Excerpted records below:
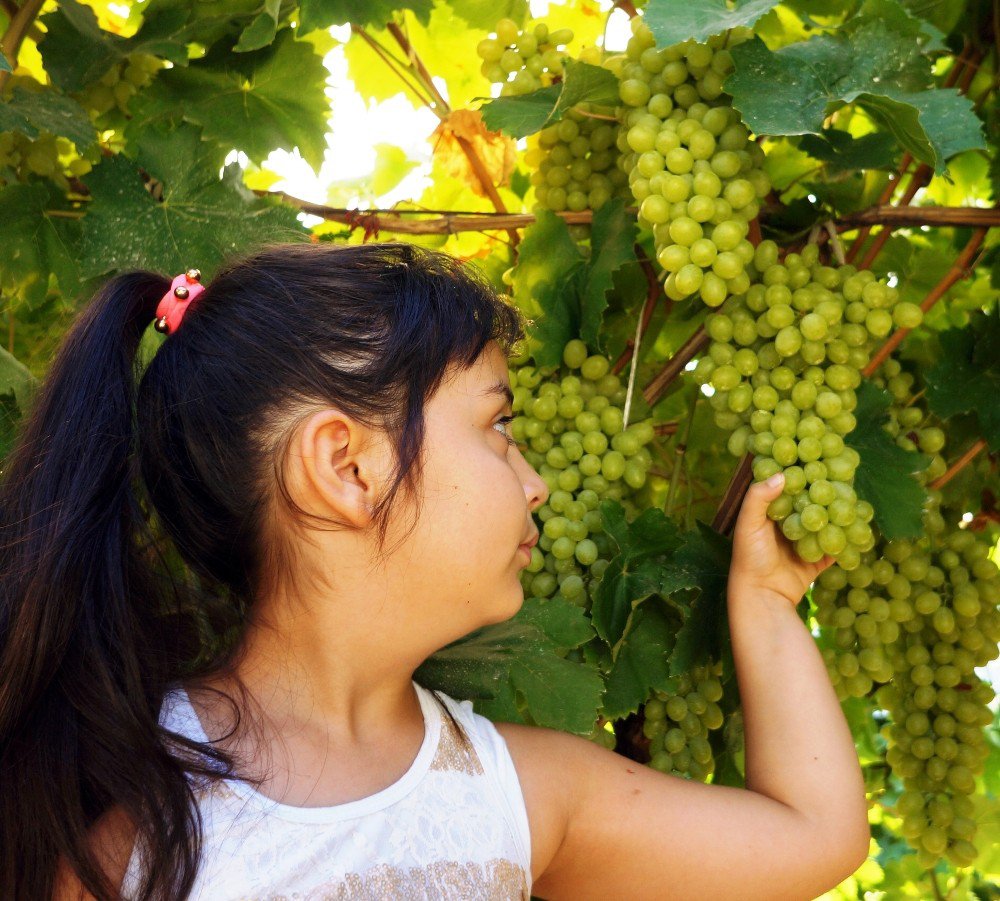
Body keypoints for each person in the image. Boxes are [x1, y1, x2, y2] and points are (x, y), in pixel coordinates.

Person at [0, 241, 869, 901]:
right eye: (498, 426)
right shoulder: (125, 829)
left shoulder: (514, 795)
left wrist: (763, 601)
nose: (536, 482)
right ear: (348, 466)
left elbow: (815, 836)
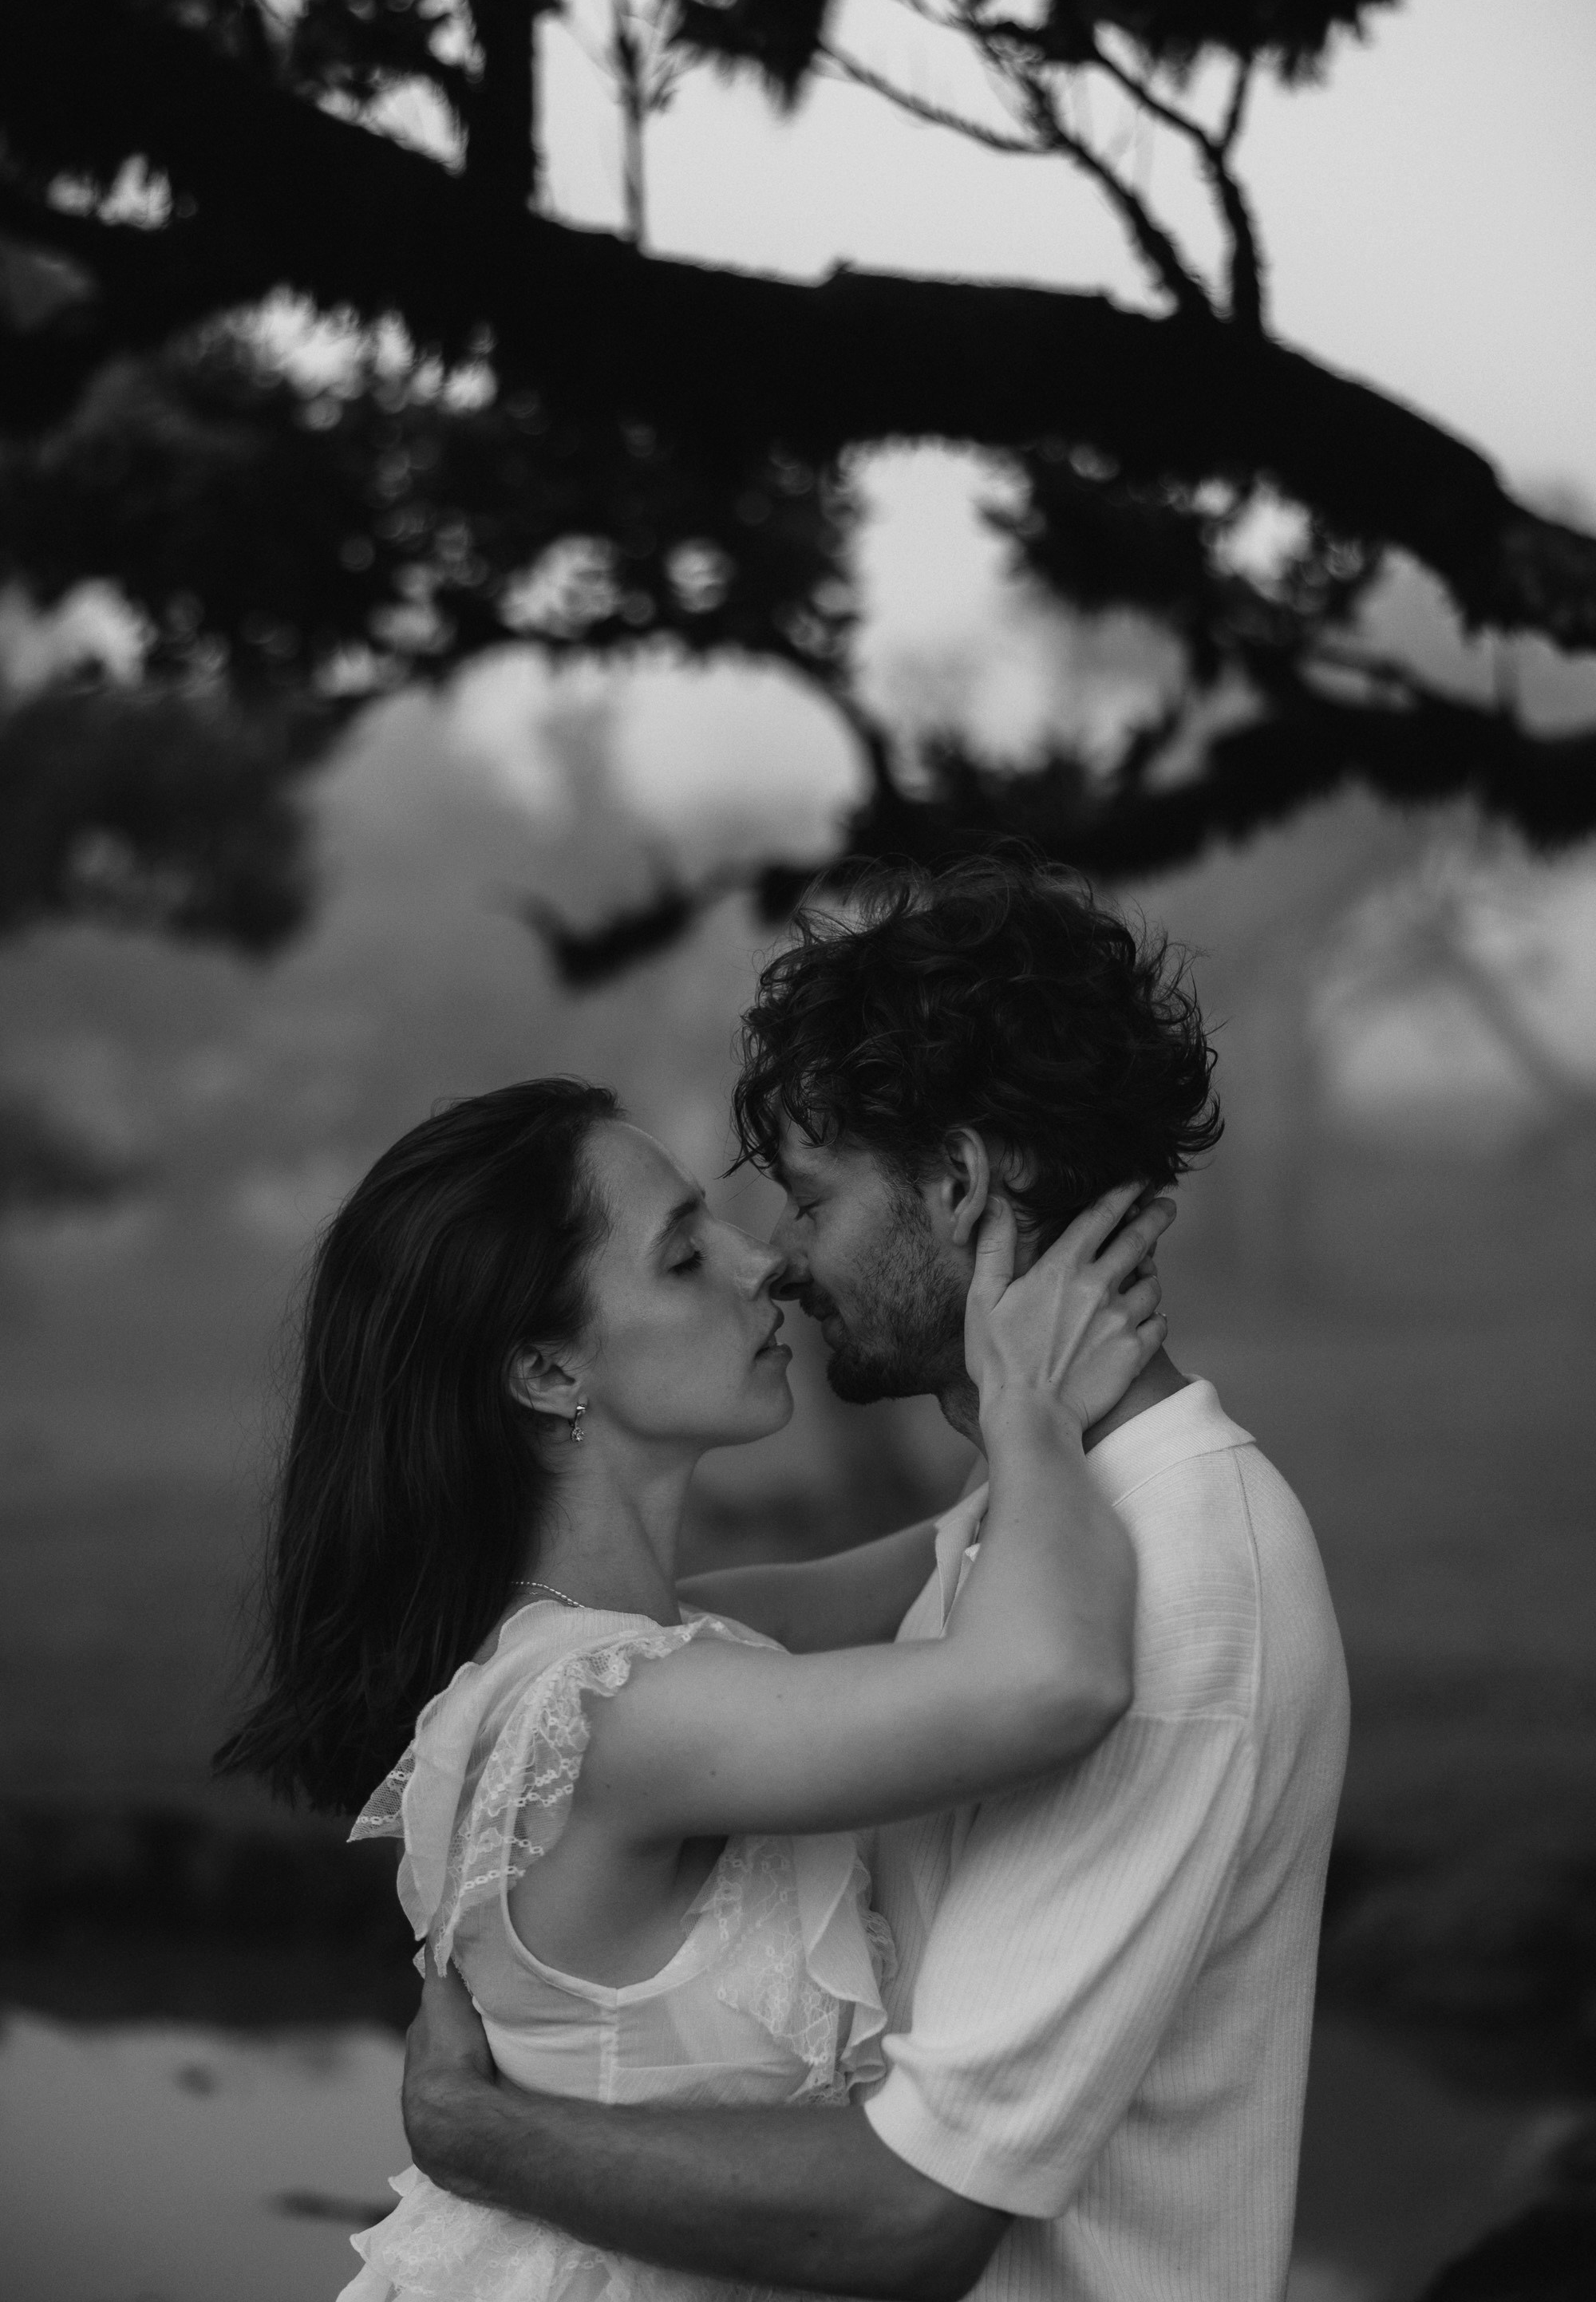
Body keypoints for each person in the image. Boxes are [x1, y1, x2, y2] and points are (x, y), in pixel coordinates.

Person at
End of Excerpted records.
Excerpted records below:
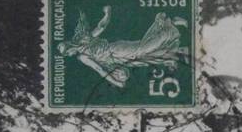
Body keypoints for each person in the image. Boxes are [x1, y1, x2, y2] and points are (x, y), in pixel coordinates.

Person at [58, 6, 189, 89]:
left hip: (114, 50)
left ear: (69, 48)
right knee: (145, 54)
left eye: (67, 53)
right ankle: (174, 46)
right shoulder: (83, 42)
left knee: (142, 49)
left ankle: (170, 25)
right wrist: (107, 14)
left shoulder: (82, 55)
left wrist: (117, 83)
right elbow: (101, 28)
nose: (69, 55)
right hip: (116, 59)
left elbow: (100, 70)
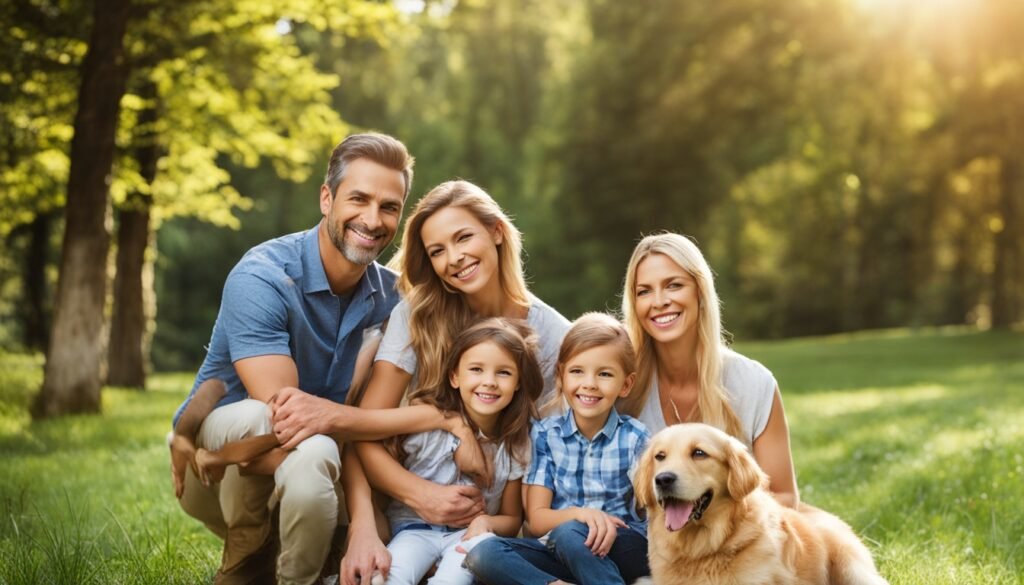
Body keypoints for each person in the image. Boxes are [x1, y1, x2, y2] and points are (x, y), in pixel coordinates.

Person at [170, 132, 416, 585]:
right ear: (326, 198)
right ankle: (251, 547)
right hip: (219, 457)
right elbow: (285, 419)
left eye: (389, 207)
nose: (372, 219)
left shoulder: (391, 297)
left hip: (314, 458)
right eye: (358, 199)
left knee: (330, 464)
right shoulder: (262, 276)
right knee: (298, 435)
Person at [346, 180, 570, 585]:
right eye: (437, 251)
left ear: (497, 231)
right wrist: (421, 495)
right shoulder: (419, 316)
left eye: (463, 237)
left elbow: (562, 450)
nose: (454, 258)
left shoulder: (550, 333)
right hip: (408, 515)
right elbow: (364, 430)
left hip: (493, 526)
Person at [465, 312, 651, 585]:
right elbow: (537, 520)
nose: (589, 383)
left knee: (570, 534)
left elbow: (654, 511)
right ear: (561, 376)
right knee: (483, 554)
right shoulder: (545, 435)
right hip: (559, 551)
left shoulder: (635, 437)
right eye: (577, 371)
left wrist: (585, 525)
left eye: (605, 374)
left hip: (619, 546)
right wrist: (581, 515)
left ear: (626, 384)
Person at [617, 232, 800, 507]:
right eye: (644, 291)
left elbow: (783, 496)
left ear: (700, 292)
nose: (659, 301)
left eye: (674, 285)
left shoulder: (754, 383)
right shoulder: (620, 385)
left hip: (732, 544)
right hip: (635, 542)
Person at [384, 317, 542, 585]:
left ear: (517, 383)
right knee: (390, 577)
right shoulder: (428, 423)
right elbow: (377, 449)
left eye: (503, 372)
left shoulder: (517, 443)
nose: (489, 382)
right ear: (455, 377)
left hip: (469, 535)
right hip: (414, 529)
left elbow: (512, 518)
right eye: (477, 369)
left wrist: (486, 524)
End of Excerpted records.
**To do**
Using the records above, restate word for word the lines from the one with "right knee: (483, 554)" through the one with "left wrist: (486, 524)", both included.

**Completed exercise**
right knee: (483, 554)
right shoulder: (545, 435)
right hip: (559, 551)
left shoulder: (635, 437)
right eye: (577, 371)
left wrist: (585, 525)
left eye: (605, 374)
left hip: (619, 546)
right wrist: (581, 515)
left ear: (626, 384)
Person at [617, 232, 800, 507]:
right eye: (644, 291)
left elbow: (783, 496)
left ear: (700, 292)
nose: (659, 301)
left eye: (674, 285)
left shoulder: (754, 383)
right shoulder: (620, 385)
left hip: (732, 544)
right hip: (635, 542)
Person at [384, 317, 542, 585]:
left ear: (517, 383)
right knee: (390, 577)
right shoulder: (428, 423)
right elbow: (377, 449)
left eye: (503, 372)
left shoulder: (517, 443)
nose: (489, 382)
right ear: (455, 377)
left hip: (469, 535)
right hip: (414, 529)
left elbow: (512, 518)
right eye: (477, 369)
left wrist: (486, 524)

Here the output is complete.